Por su parte, los cubanos, tienen que contentarse
con unos cuantos Correos de Cuba, los
cibercafés públicos. Mientras que los turistas
esperan unos pocos minutos en mullidos sillones,
con un helado de fresa y chocolate en el
Hotel Inglaterra, los autóctonos tienen que
hacer entre media hora y tres cuartos de cola en
el vecino Correo de Cuba, situado a una treintena
de metros de allí, al pie del Capitol. En la
entrada, el agente de seguridad se ofrece a
“solucionarme el problema de la fila de espera”.
Aquí se pueden solucionar muchas cosas con
dinero. Lo rechazo y por eso llego tres cuartos
de hora más tarde a uno de los siete u ocho
ordenadores que tiene el cibercafé. No me
piden el pasaporte, simplemente el nombre (de
hecho, doy ni nombre de pila) y el país de donde
procedo. De todas formas, los jovencitos de la
entrada no prestan demasiada atención.
La conexión cuesta 4,50 dólares a la hora…es
decir, casi la mitad del salario medio de un
cubano. Así que los locales prefieren optar por
la versión “nacional” de Internet, que sale a 1,50
dólares la hora : una simple dirección de mail
que permite enviar correos electrónicos desde
Cuba al extranjero, pero no navegar por la Red.
En todas partes “la conexion es superlenta”,
como indica abiertamente un panel colocado a
la entrada del Correo de Cuba de la calle
Obispo, en la Habana Vieja. En una hora hay
tiempo para leer unos tres e-mails, responderlos
y consultar tres artículos descubiertos en
Google news. La mayoría de las veces (pero no
siempre, finalmente es bastante aleatorio), si
usted escribe www.google.fr, Google news le
reenvía a las news de Cuba Una mezcla de artículos
sacados del Granma, el periodicucho oficial
del Partido Comunista Cubano, y de Prensa
Latina, la agencia de prensa oficial cubana.
Pero, tampoco hay que presentar un panorama
tan negro. Desde los Correos de Cuba, como
desde los hoteles, se puede acceder prácticamente
a todos los sitios informativos,
lemonde.fr, bbc,com, el Nuevo Herald (un diario
de Miami), e incluso a los sitios de los disidentes
del régimen castrista. Lo mismo les ocurre a
los empleados del gobierno que disponen de un
ordenador, y de acceso a Internet. “Hace años
que no abro el Granma”, cuenta Luis, que trabaja
en el Ministerio de Cultura. “Me informo en
Google y en el sitio de la BBC, y nunca tengo
problemas para consultar los sitios de la oposición”.

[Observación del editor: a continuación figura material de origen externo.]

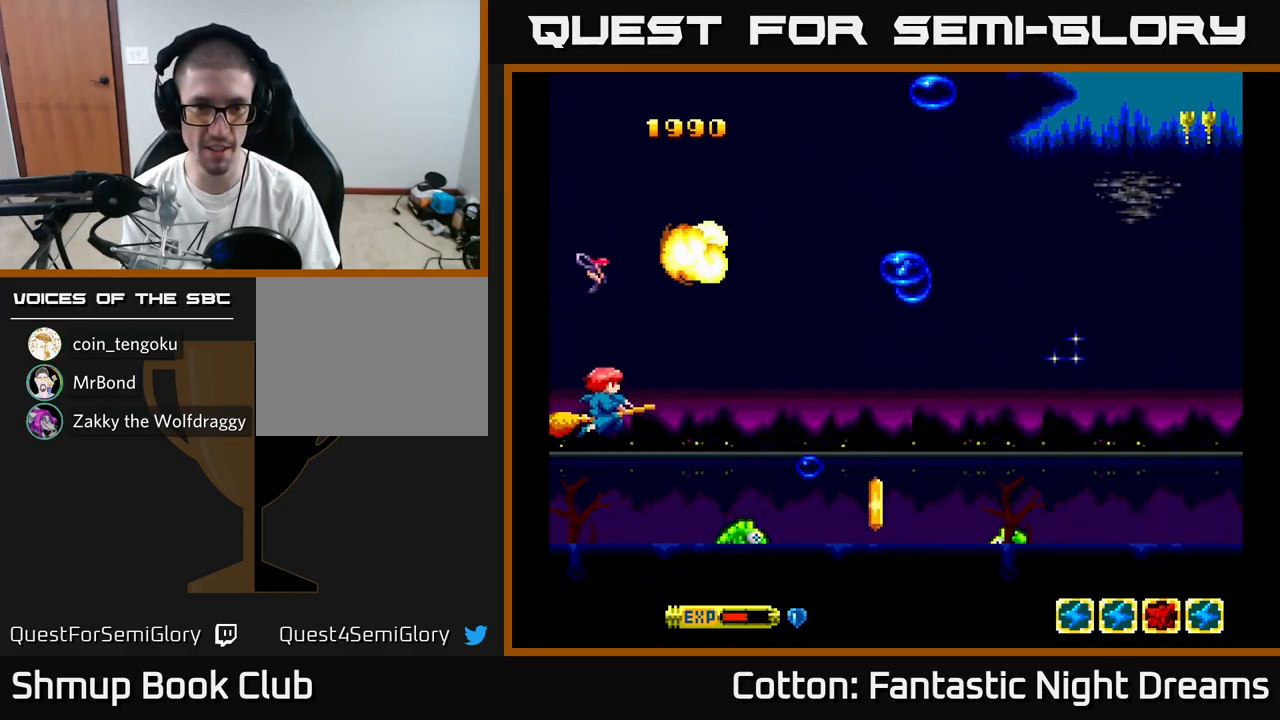
{"buttons": ["B", "Y"], "right_stick": "center", "events": [[167, "DPAD_RIGHT", "up"], [200, "DPAD_DOWN", "up"], [217, "DPAD_LEFT", "down"], [334, "DPAD_LEFT", "up"]]}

De hecho, yo tan solo he encontrado bloqueado
uno de los artículos que he querido leer
en Internet. El artículo, titulado “¿Qué pasará
cuando Fidel ya no esté ?”, del periódico El
Diario Montañés, está bien colgado pero al
cabo de pocos segundos aparece un mensaje

* Pequeños ficheros que se inscriben automáticamente en el disco duro de un ordenador conectado a Internet,
cuando se visitan algunas páginas Web. Permiten a los sitios recoger información sobre sus visitantes y con frecuencia
se consideran un atentado a la vida privada de los internautas.
de error. Pude leer algo como “acceso restringido…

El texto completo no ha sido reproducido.